• _Work instruction A_: In the thread on the airplane ground-velocity vectors problem, what angle does vector 2 make with the x-axis?

• _Text under study_:
--*--

Solving Vectors Word Problem: Ground Velocity of Airplane

[Chestermiller]

My bad, the angle for vector 2 (in relation to the x-axis) is actually 20 degrees. Also, just curious, why are we shifting the vectors such that the tail is at the origin (for this question and for the previous one)?

We shift the vectors because it makes it easier to visually see the horizontal and vertical components, and the angles.

20 degrees is correct.

Now, for each of the 4 vectors, from what you see in the diagram, what is the sign of the x component and the y component.

 

[physics4ever25]

We shift the vectors because it makes it easier to visually see the horizontal and vertical components, and the angles.

20 degrees is correct.

Now, for each of the 4 vectors, from what you see in the diagram, what is the sign of the x component and the y component.

For vector 1, x and y both are positive; for vector 2, x is positive and y is negative; for vector 3, x and y both are negative; for vector 3, x is negative and y is positive.

--*--

• _Data extract_:
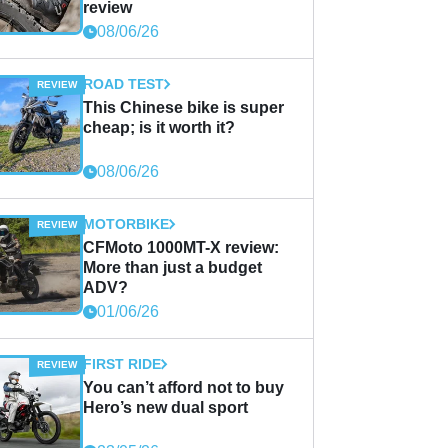
review
08/06/26
ROAD TEST
This Chinese bike is super
cheap; is it worth it?
08/06/26
MOTORBIKE
CFMoto 1000MT-X review:
More than just a budget
ADV?
01/06/26
FIRST RIDE
You can’t afford not to buy
Hero’s new dual sport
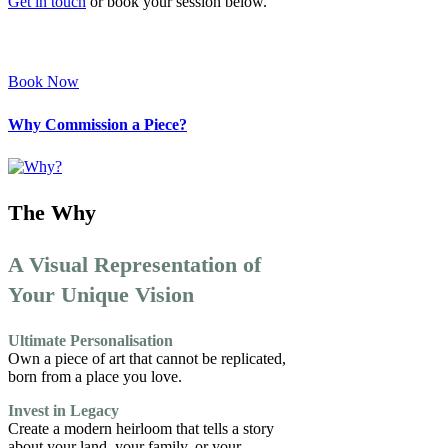
Get in touch
or book your session below.
Book Now
Why Commission a Piece?
The Why
A Visual Representation of
Your Unique Vision
Ultimate Personalisation
Own a piece of art that cannot be replicated,
born from a place you love.
Invest in Legacy
Create a modern heirloom that tells a story
about your land, your family, or your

--*--

• _Work instruction B_: Rewrite the rows as a JSON list of strings, one string per line and blank lines omitted, starting at the line containing "Get in touch" and ending at the last line of the rows.

• _Your solution A_: 20 degrees.

• _Your solution B_:
[
  "Get in touch",
  "or book your session below.",
  "Book Now",
  "Why Commission a Piece?",
  "The Why",
  "A Visual Representation of",
  "Your Unique Vision",
  "Ultimate Personalisation",
  "Own a piece of art that cannot be replicated,",
  "born from a place you love.",
  "Invest in Legacy",
  "Create a modern heirloom that tells a story",
  "about your land, your family, or your"
]